# Happy independence day !!



## youngdon (Mar 10, 2010)

Just a note to all my fellow Predator Talk friends and family. I hope you have a safe and merry holiday. Please take a moment to remember that our independence is not to be taken lightly.


----------



## On a call (Mar 3, 2010)

Amen Don, Thank you.

Our freedom is somthing that our for fathers laid out for us.

Be sure to not let your fuses get too short.

Eat all your meat.

Pitch those shoes with one flip or straight.

Help someone today.


----------



## catcapper (Feb 11, 2010)

Ditto guys.


----------



## battman1 (May 21, 2010)

Same to you all.


----------



## wilded (Feb 10, 2010)

Back at ya guys. Long live the Republic.







atriot:







:thumbsup:


----------



## hassell (Feb 9, 2010)

Though ours was 3 days ago-- Stand proud!!

Time to put the complaints on the Back Burner and be Happy where we live!!!

Have a safe Holiday!!!


----------



## youngdon (Mar 10, 2010)

I guess as Americans we forget that a huge part of the world probably celebrates independence from England. Man they really screwed up huh. They could have had all of this, America, Canada, Wow they could have jumped off that little island and gotten out of the rain, as a country do you think they have to kick themselves in the arse when they think about that?

I hope you had a great Independence Day also Rick ! I'd give you a flag dude if we had a maple leafed one !


----------



## hassell (Feb 9, 2010)

youngdon said:


> I guess as Americans we forget that a huge part of the world probably celebrates independence from England. Man they really screwed up huh. They could have had all of this, America, Canada, Wow they could have jumped off that little island and gotten out of the rain, as a country do you think they have to kick themselves in the arse when they think about that?
> 
> I hope you had a great Independence Day also Rick ! I'd give you a flag dude if we had a maple leafed one !

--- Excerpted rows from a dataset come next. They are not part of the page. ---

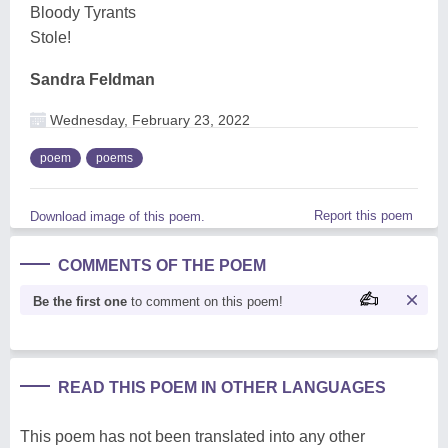
Bloody Tyrants
Stole!
Sandra Feldman
Wednesday, February 23, 2022
poem
poems
Report this poem
Download image of this poem.
COMMENTS OF THE POEM
Be the first one
to comment on this poem!
READ THIS POEM IN OTHER LANGUAGES
This poem has not been translated into any other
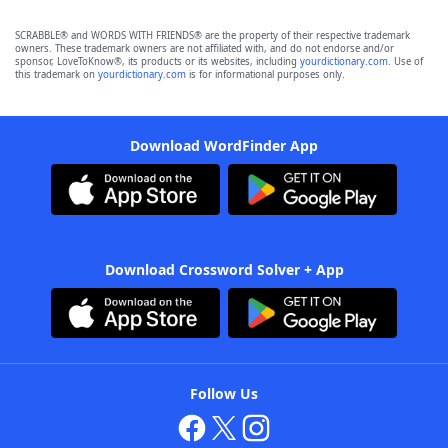
SCRABBLE® and WORDS WITH FRIENDS® are the property of their respective trademark
owners. These trademark owners are not affiliated with, and do not endorse and/or
sponsor, LoveToKnow®, its products or its websites, including
yourdictionary.com
. Use of
this trademark on
yourdictionary.com
is for informational purposes only.
Download WordFinder App
Download Crossword Solver + App
Follow Us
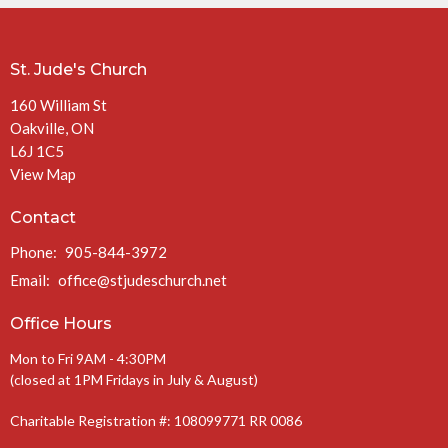
St. Jude's Church
160 William St
Oakville, ON
L6J 1C5
View Map
Contact
Phone:
905-844-3972
Email
:
office@stjudeschurch.net
Office Hours
Mon to Fri 9AM - 4:30PM
(closed at 1PM Fridays in July & August)
Charitable Registration #: 108099771 RR 0086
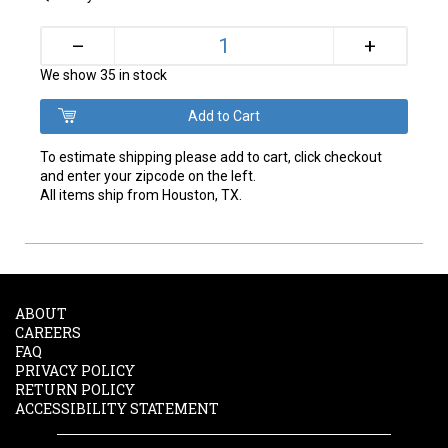
+
–
We show 35 in stock
To estimate shipping please add to cart, click checkout
and enter your zipcode on the left.
All items ship from Houston, TX.
ABOUT
CAREERS
FAQ
PRIVACY POLICY
RETURN POLICY
ACCESSIBILITY STATEMENT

 Ya they weren't famous for making smart decisions, how about a maple leaf tree!! HA.


----------



## El Gato Loco (Jan 15, 2010)

Same to you guys! Have a great day today.


----------



## youngdon (Mar 10, 2010)

Thanks Chris, and here you go Rick.







:canada:







I wouldn't want you to feel left out. You Canucks have been good neighbors.


----------



## hassell (Feb 9, 2010)

Thanks Guys and Gals, likewise on the neighborly greetings.


----------



## catcapper (Feb 11, 2010)

:clapclap:







Gotta love PT.


----------



## ReidRH (Feb 1, 2010)

My Hope is that all of you had a Great fourth of July!!


----------